Forum Discussion

jcberlan's avatar
jcberlan
Icon for Bronze II rankBronze II
23 days ago

Trick or Treat on Specter Street: Widow's Web

I am very stucked in Trick or Treat on Specter Street: Widow's Web

I can't do none of the questions, but in any case I start by 4th that is the first answerable one

Your first task is to simulate the loyal Crawlers. Run legitimate-crawler and inspect the output in Lab-Files to observe their behavior.

To simulate the rogue Crawlers, you must discover the hidden paths on the website.

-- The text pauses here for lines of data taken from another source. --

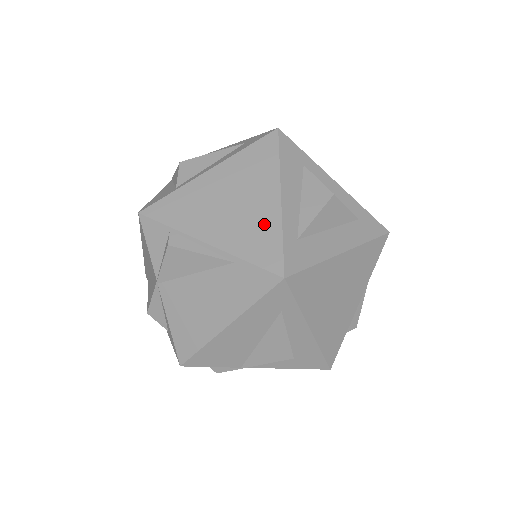
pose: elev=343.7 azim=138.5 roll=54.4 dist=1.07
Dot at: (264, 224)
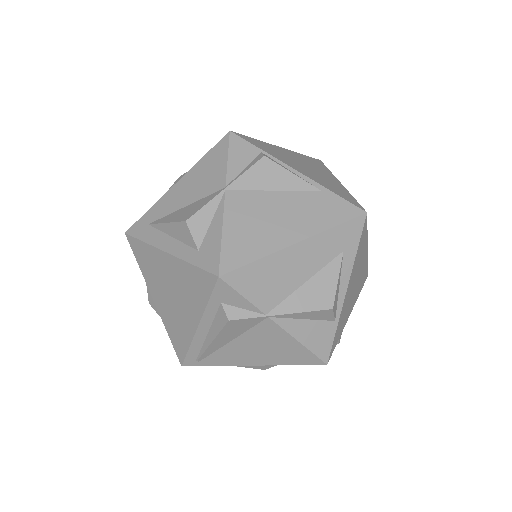
Dot at: (337, 186)
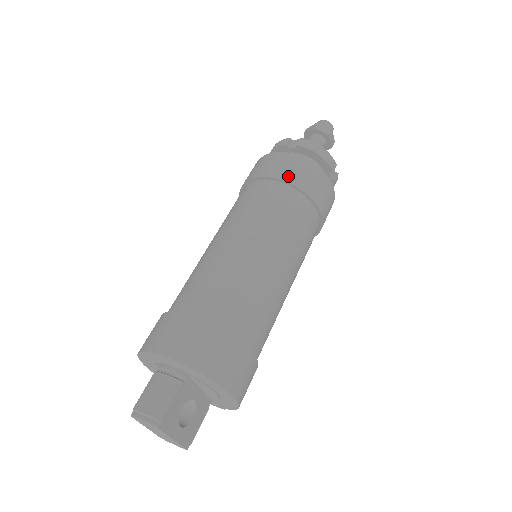
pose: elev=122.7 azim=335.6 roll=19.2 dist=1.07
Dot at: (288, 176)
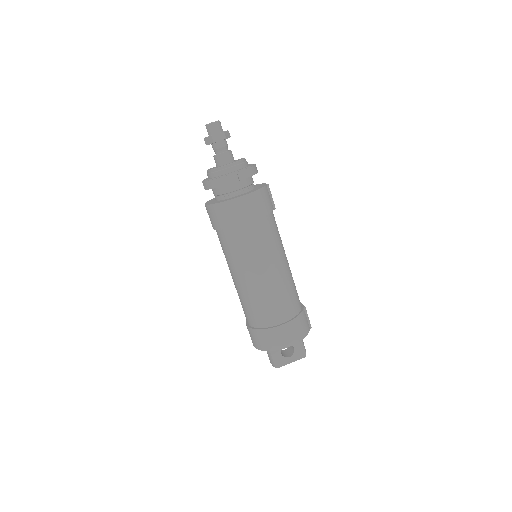
Dot at: (215, 225)
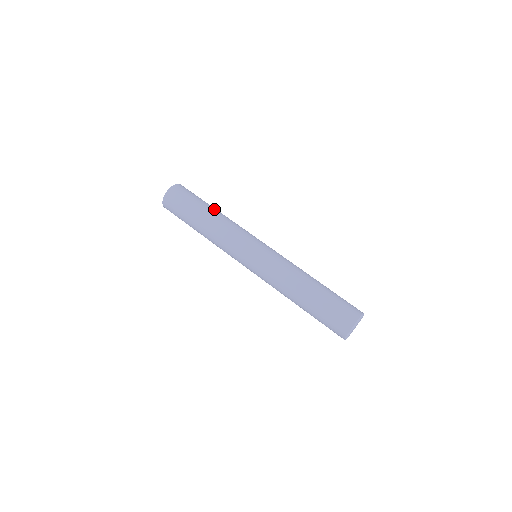
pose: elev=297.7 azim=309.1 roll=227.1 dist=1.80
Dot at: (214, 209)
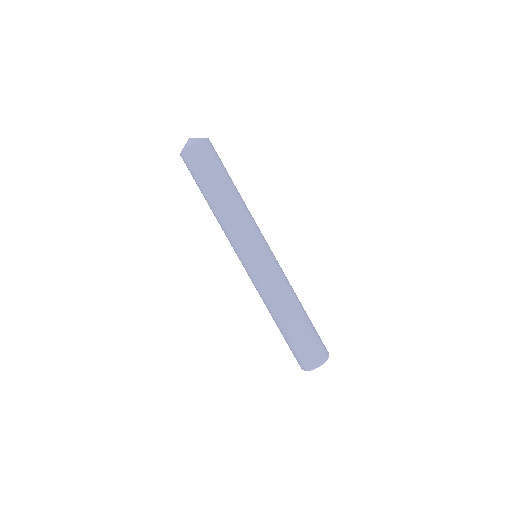
Dot at: (235, 188)
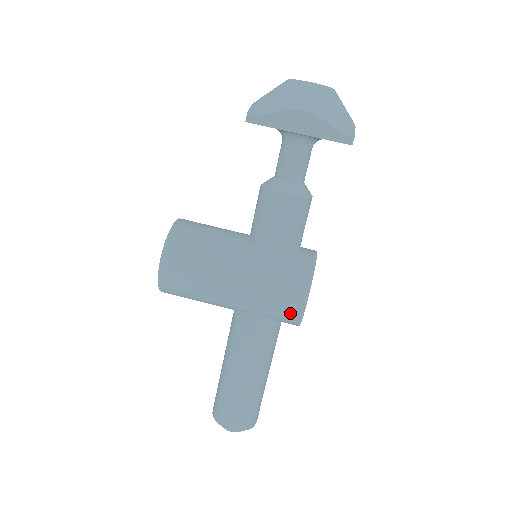
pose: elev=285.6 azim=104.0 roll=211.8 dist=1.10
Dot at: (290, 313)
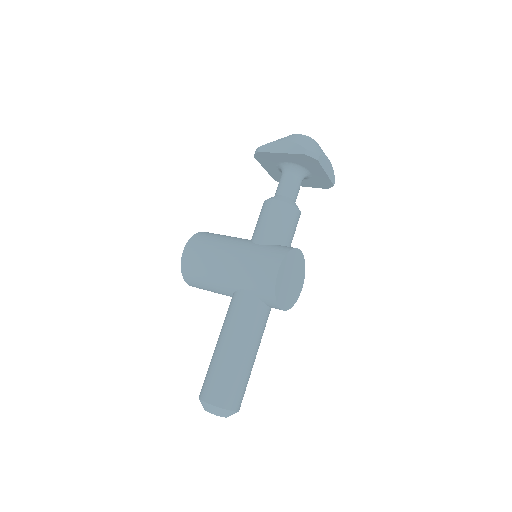
Dot at: (266, 282)
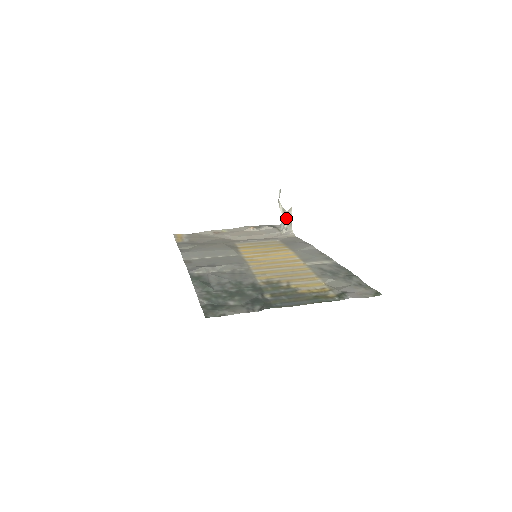
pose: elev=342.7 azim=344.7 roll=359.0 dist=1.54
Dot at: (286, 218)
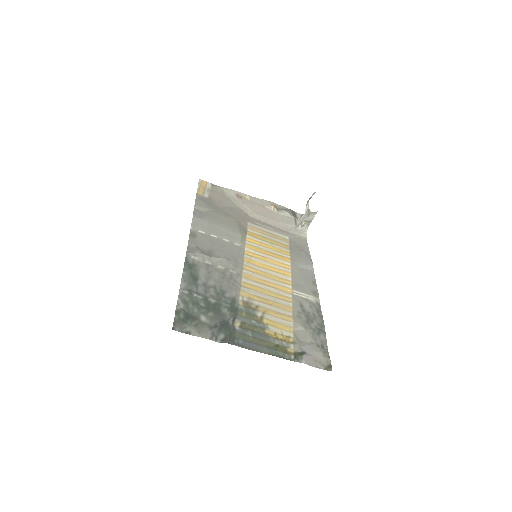
Dot at: (308, 217)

Read the blog posts – they contain clues. Disallow these in Website-Files/robots.txt and run malicious-crawler.

Inspect the output in Lab-Files. What is the token?

  1. I have created the robots.txt file since I understand that malicious-crawler goes expressedly there. My robots.txt contains all url's I can imagin

Disallow: /secret
Disallow: /treat
Disallow: /hidden
Disallow: /crypt
Disallow: /warden
Disallow: /rituals
Disallow: /witch-secrets
Disallow: /admin
Disallow: /vault
Disallow: /uncover
Disallow: /post1
Disallow: /post2
Disallow: /post3
Disallow: /post4
Disallow: /contact
Disallow: /drafts/rituals

But the result of malicious-crawler.txt doesn't give me either a token nor a hint

  • I have curl-ed all pages looking for words as token and nothing.
  • I have found some key words in http://127.0.0.1:3000/witch-secrets as intercepted-incantations, decoded them and nothing.
  • I have searched in spider-sigthings.log what hapened at 3.00 am but nothing

Can someone gime me a hint?

6 Replies

  • You've blocked too much. e.g. the posts (mistyped url in your list btw) should be allowed.

    if you're completely stuck try this script :)

    cd ~/Desktop
    # get all URLS
    malicious-crawler
    legitimate-crawler
    
    # give em some time
    sleep 5
     
    #fetch entries from legitimate crawlers :)
    mkdir archive
    URLS=`cat Lab-Files/legitimate-crawler.txt   | awk '{print $4}' | grep http`
    for URL in $URLS; do
     let i=i+1
     curl $URL > archive/$i
    done
     
    #get bold links from website content (later URLs)
    grep -ohP  '(?<=<i>).*?(?=</i>)' archive/* > /tmp/spidered
    #remove old stuff
    rm archive/*
    
    
    #compile some stuff we've found
    cat Lab-Files/spider-sightings.log | awk '{print $7}' | sed 's/^\///g' >> /tmp/spidered
    cat /tmp/spidered | sort | uniq | egrep -v "^$|blog.*|about|contact" > /tmp/uniqlist
    
    
    # now check for valid URLs
    true > /tmp/valid-urls
    LIST=`cat /tmp/uniqlist`
    for L in $LIST; do 
    	if curl -o /dev/null -s --head --fail http://127.0.0.1:3000/$L; then
        	echo $L >> /tmp/valid-urls
    	fi
    done
    
    
    #final disallow list :)
    echo "User-agent: *" >  Website-Files/robots.txt
    cat /tmp/valid-urls | awk '{print "Disallow:/"$1'} >> Website-Files/robots.txt
    
    #now run the crawlers and get the token
    malicious-crawler
    legitimate-crawler
    
    # give em some time :)
    sleep 5
    
    grep token Lab-Files/*

     

  • I don't think it tells you to disallow the blog posts themselves.

  • You might want to look through the pages again and really think some of those paths through... Might be an order to what you're given that you need to check

  • Hi all. Did anyone managed to solve Q4: Inspect the output in Lab-Files. What is the token?

    Checked all the output txt files in Lab-Files folder but could not find anything. Any hints?

  • Hi all. Did anyone managed to solve Q4: Inspect the output in Lab-Files. What is the token?

    Checked all the output txt files in Lab-Files folder but could not find anything. Any hint?